There was more needle than would be witnessed at a sewing bee across the afternoon in which Youssouf Mulumbu had an eventful return to the club he graced on loan last season. He ended up being the subject of the home supporters’ rage after a series of ill-tempered tussles with Aaron Tshibola that led to both men being booked by referee Craig Thomson on the hour as he struggled to retain control.

Celtic appeared to have a grip of proceedings during this period but it laid bare their shortcomings that it was during this spell Kilmarnock found their way back into the contest. One of the many middle-of-the-park melees wherein ball and bodies bounced around resulted in Alan Power emerging in possession and feeding the ball to Burke.

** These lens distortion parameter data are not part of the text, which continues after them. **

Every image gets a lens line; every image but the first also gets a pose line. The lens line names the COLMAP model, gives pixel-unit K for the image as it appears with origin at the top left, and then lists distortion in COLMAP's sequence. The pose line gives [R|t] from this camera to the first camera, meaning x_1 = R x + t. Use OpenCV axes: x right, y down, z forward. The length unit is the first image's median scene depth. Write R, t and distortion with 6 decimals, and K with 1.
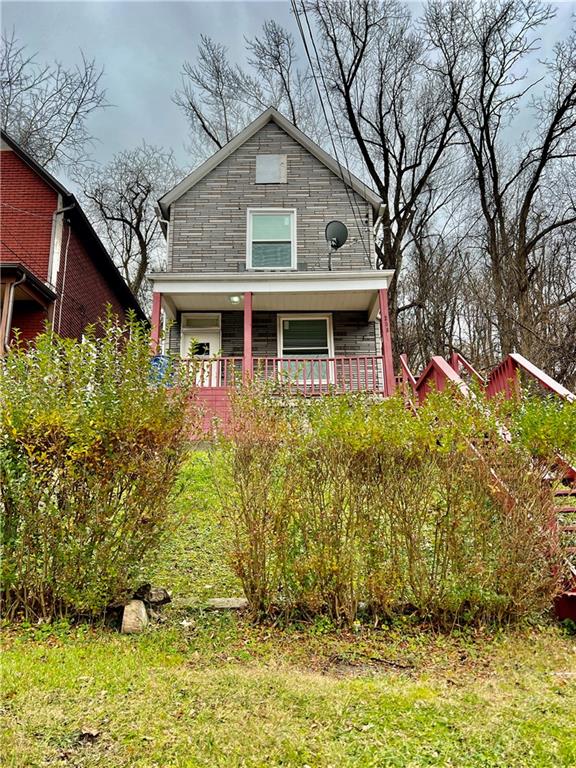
lens RADIAL K [[586.6, 0, 288.0], [0, 586.6, 384.0], [0, 0, 1]] dist [0.056934, -0.071317]
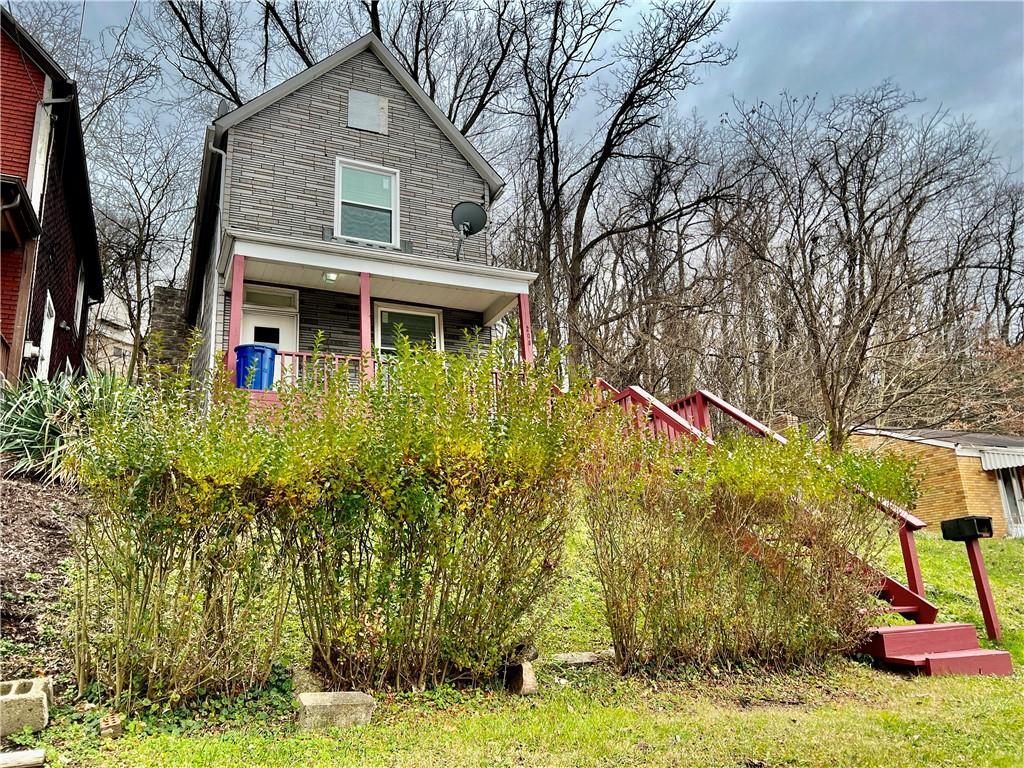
lens RADIAL K [[782.1, 0, 524.4], [0, 782.1, 373.8], [0, 0, 1]] dist [0.056934, -0.071317]
pose [[0.900968, 0.089723, 0.424508, -0.260085], [-0.084104, 0.995943, -0.031999, -0.007623], [-0.425657, -0.006873, 0.904858, -0.022911]]
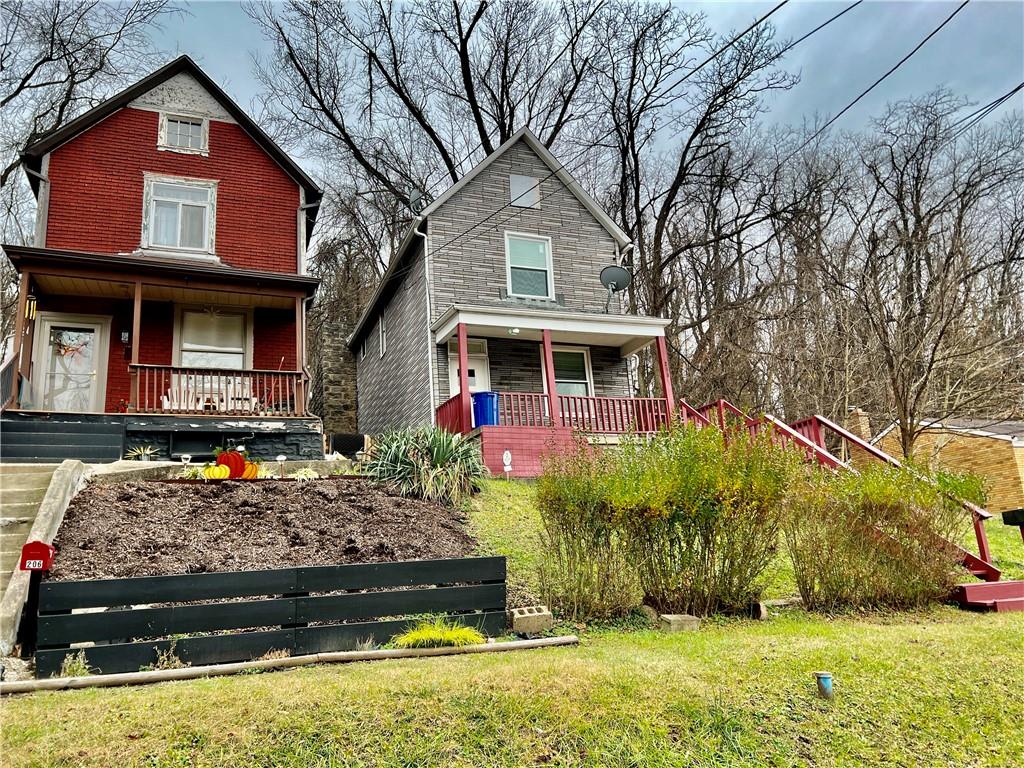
lens RADIAL K [[797.1, 0, 516.5], [0, 797.1, 371.9], [0, 0, 1]] dist [0.090783, -0.111699]
pose [[0.922789, 0.051649, 0.381829, -0.550847], [-0.054547, 0.998506, -0.003238, -0.063476], [-0.381426, -0.017839, 0.924227, -0.233056]]
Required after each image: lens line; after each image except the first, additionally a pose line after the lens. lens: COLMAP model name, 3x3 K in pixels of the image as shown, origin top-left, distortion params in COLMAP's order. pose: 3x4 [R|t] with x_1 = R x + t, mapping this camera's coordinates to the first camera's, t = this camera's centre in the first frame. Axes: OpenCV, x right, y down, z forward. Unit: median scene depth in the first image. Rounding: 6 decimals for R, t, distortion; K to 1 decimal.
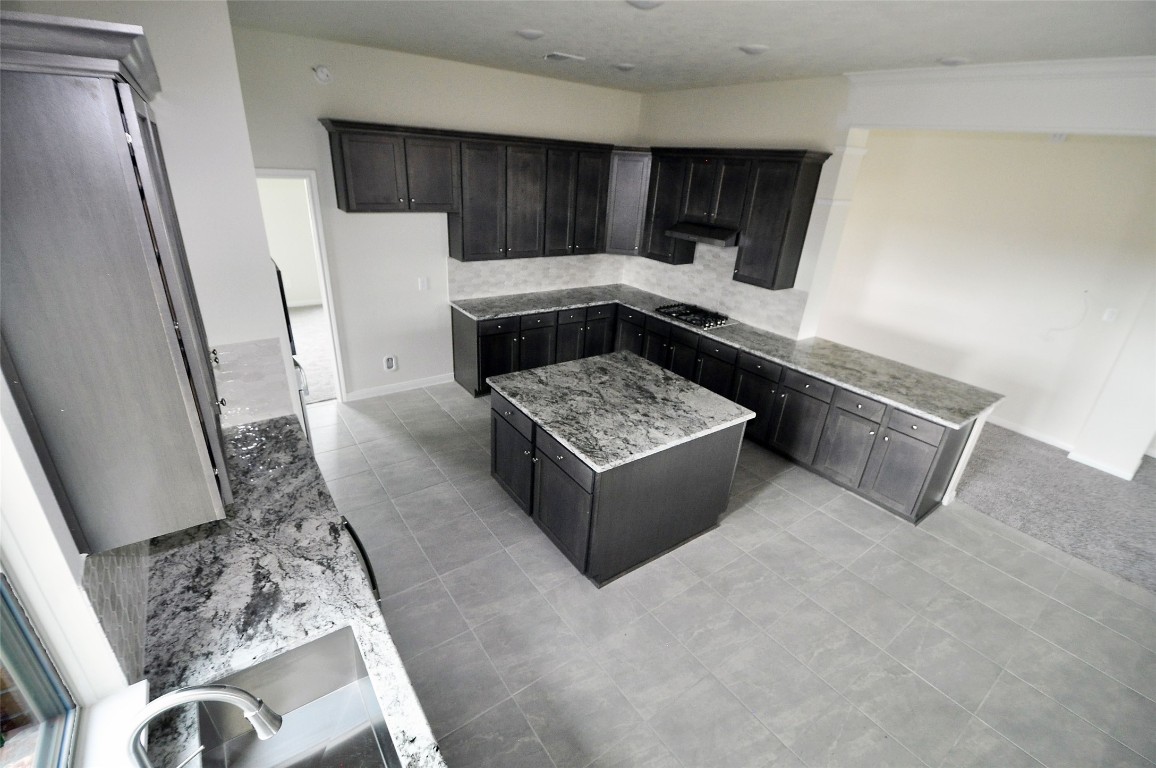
lens RADIAL K [[504.0, 0, 572.3], [0, 504.0, 386.5], [0, 0, 1]] dist [0.000329, -0.000056]
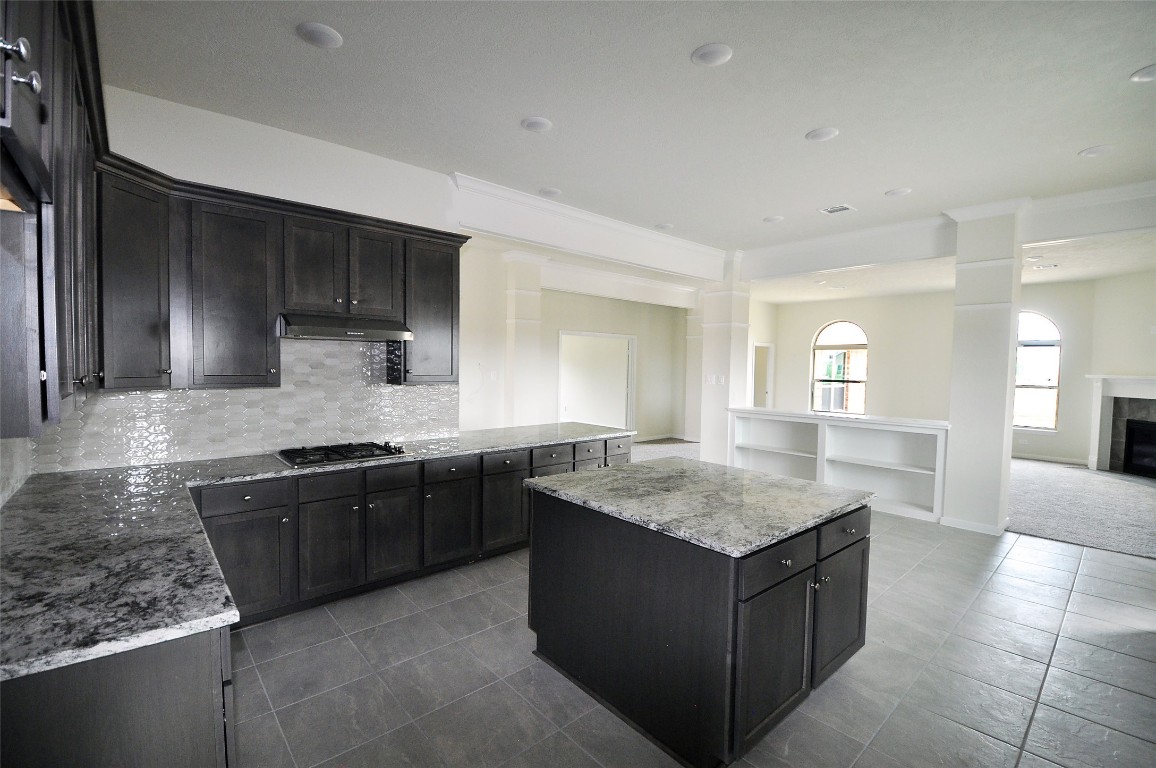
lens RADIAL K [[504.0, 0, 572.3], [0, 504.0, 386.5], [0, 0, 1]] dist [0.000329, -0.000056]
pose [[-0.096512, -0.101412, 0.990152, -0.595031], [0.387060, 0.912672, 0.131204, -0.274801], [-0.916990, 0.395911, -0.048831, 1.056086]]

A full 25 yards from goal in the right channel, the winger surprised all including Gordon by lashing a low effort in at the Celtic keeper’s right-hand post.

The title holders’ response was as tame as has been their displays across a Premiership season in which they have only found the net six times in as many games. A burst through the middle from Christie forced Jamie MacDonald to save smartly down to his right but Kilmarnock never thereafter appeared unduly troubled by Celtic’s pedestrian probings.

The tables are firmly being turned on the Scottish champions and the fact they suffered that rarity of losing to a last-gasp goal is just one more example of the mounting issues for Rodgers.

That Clarke was able to do a number on him again will matter less to the former West Bromwich Albion manager than the fact that the victory allowed his team to move above Celtic on goal difference. Kilmarnock won’t exactly be dusting down the bunting over that, mind you, when the two clubs sit mid-table. A status firmly in keeping with the previously inconceivable buffettings befalling Rodgers’ side.